Vote ‘yes’ on RFTA sales tax |

Vote ‘yes’ on RFTA sales tax

Aspen, CO Colorado

Gas prices are up and so is ridership on public buses, so it’s no wonder that the Roaring Fork Transportation Authority (RFTA) is asking voters for a sales and use tax increase to improve the frequency and quality of its bus service.

Politically, the timing could not be worse. The United States is facing one of the biggest economic challenges in its history, and RFTA is seeking a tax increase.

That’s because, in addition to high fuel prices and an increase in passengers, RFTA is pressed to keep pace with technology and upgrade its service to meet its riders’ demands.

Voters in Aspen, Snowmass Village, Basalt, Carbondale, Glenwood Springs and New Castle, as well as unincorporated Pitkin and Eagle counties, will vote on the proposal. For the measure to pass, the combined result will need to be favorable.

If approved by voters, the 0.4 percent sales and use tax increase would amount to 4 cents per $10 of taxable sales. RFTA officials say the proceeds would allow the agency to issue $44.5 million in bonds to buy 15 new buses, construct more comfortable and inviting bus stops, and invest in technology to speed fare collections and provide real-time information at stops about bus locations.

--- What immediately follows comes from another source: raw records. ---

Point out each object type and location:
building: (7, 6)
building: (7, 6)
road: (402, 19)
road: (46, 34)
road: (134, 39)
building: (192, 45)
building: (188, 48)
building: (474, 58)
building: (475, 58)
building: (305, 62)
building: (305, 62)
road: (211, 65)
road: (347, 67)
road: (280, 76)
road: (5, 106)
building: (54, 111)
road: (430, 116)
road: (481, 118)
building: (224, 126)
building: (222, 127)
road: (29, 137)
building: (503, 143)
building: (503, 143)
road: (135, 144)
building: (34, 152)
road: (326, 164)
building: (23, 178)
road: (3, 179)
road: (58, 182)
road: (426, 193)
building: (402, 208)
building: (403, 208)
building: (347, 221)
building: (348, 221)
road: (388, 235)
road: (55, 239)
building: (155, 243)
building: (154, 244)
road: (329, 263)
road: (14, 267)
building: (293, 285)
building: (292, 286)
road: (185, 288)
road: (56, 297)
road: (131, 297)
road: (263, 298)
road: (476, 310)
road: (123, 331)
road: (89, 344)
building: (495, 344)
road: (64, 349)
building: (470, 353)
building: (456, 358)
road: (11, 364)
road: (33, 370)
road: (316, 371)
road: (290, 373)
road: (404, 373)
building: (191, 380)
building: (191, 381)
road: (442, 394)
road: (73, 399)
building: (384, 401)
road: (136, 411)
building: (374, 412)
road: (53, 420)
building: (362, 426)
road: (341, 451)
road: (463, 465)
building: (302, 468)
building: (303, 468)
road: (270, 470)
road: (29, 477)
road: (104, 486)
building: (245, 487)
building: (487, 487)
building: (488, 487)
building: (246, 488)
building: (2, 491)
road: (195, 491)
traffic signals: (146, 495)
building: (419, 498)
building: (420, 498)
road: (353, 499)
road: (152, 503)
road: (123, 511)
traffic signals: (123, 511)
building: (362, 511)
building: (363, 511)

There would be more frequent buses along Highway 82, especially during rush hours, and bypass lanes and stoplight improvements would give buses an edge in traffic.

The maximum repayment would be $99.16 million, assuming a 6 percent interest rate and repayment over 30 years.

Referendum 4A is a ballot question that gives us fits. Time and again over the years voters have heard about RFTA’s financial struggles; the last tax increase was in 2004.

At the same time, RFTA reported a record number of passengers in 2007 ” 4.45 million, an increase of nearly 9 percent over 2006. And for the first half of this year ridership was up 7.5 percent, and is on pace to hit 4.75 million passengers.

This mushrooming ridership has translated into stuffed buses, buses running late, and the need for more buses and better stops.

At the end, this all comes down to a quality-of-life issue. Do we want a public bus service that squeaks by, or do we want one that is clean, efficient, timely and professionally operated? It really boils down to preferences and community standards.

Which is why we support 4A. RFTA’s success is vital to this region’s economy and quality of life. To let the service deteriorate would be a detriment to the commuters and those who opt for the greener way to travel Highway 82. And the planned improvements have a real chance of reducing congestion on 82.

We do, however, urge RFTA to consider other ways to bring in money, such as selling ads on the exterior of its buses. Granted, ad sales would not bring in the $44.5 million RFTA needs, but they are a way to raise revenues without panhandling to taxpayers. We hope RFTA could come up with others.

In the meantime, the pros of Referendum 4A outweigh the cons. On Nov. 4, vote yes on Referendum 4A.